Here’s Big Youth (in background) performing in his prime, as a conquering dancer steals the spotlight.
Legendary roots band The Congos exploring caves with John Lydon.
John Lydon and Sly Dunbar hang by the pool at The Sheraton Hotel, Kingston.
Tapper Zukie looks sharp talking on a payphone.
Militant Barry sings into the microphone while Keith Hudson listens on headphones.
Have you ever wondered what the brilliant Kingston vocal group Culture were like in concert during their Two Sevens Clash prime? Here’s the closest thing to a time machine you’ll find.
U Roy, Keith Hudson, the Congos, Bob Marley, Prince Far I, Johnny Clarke – Letts captured them all, in the process revealing a community of creators tapping into the mystic and demanding to be documented.
He also filmed his friend John Lydon of the Sex Pistols and Public Image Limited, who was visiting Jamaica for the first time. Looking like a fish out of water, the erstwhile Johnny Rotten is an ultimate outsider, quietly, shyly taking in his surroundings as legends like Sly Dunbar, U Roy and Dennis Brown attempt to show him a good time.
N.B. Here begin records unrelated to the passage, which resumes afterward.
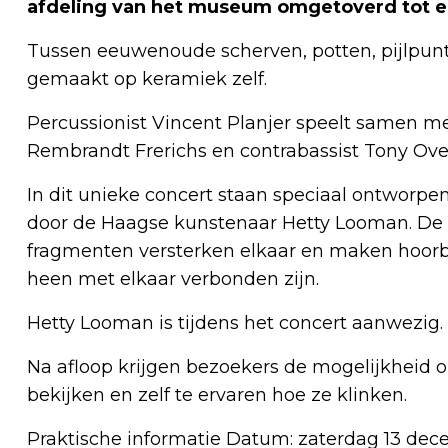
afdeling van het museum omgetoverd tot ee
Tussen eeuwenoude scherven, potten, pijlpunt
gemaakt op keramiek zelf.
Percussionist Vincent Planjer speelt samen me
Rembrandt Frerichs en contrabassist Tony Over
In dit unieke concert staan speciaal ontworp
door de Haagse kunstenaar Hetty Looman. De
fragmenten versterken elkaar en maken hoorba
heen met elkaar verbonden zijn.
Hetty Looman is tijdens het concert aanwezig.
Na afloop krijgen bezoekers de mogelijkheid 
bekijken en zelf te ervaren hoe ze klinken.
Praktische informatie Datum: zaterdag 13 decem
An imposing figure onstage, Lydon looks as meek as a mouse in virtually all of the footage, a man too cool for his own good. (The YouTube commenters below this footage revel in ridiculing Lydon.)
Ari Up of the Slits exudes the kind of careless cool that Lydon lacks in Letts’ footage. Letts and Ari were close friends, and Ari lights up every frame she and the other members of the Slits are in. Granted, as the daughter of a German publishing magnate, she had much fewer day-to-day worries than those with whom she surrounded herself — Lydon eventually married Ari’s mother, becoming her stepfather (and a kept man) in the process — but the magnetic singer’s joyful dancing and performing in the footage is absolutely infectious.
Here she is dancing with Prince Mohamed to Linton Kwesi Johnson’s massive “Victorious Dub.”
An outdoor concert during the Slits’ amazing run in the late 1970s? Yes please.
As John Darnielle of the Mountain Goats — who highlighted the Letts archive a few weeks ago on social media — noted, you can easily lose an entire day absorbing this footage.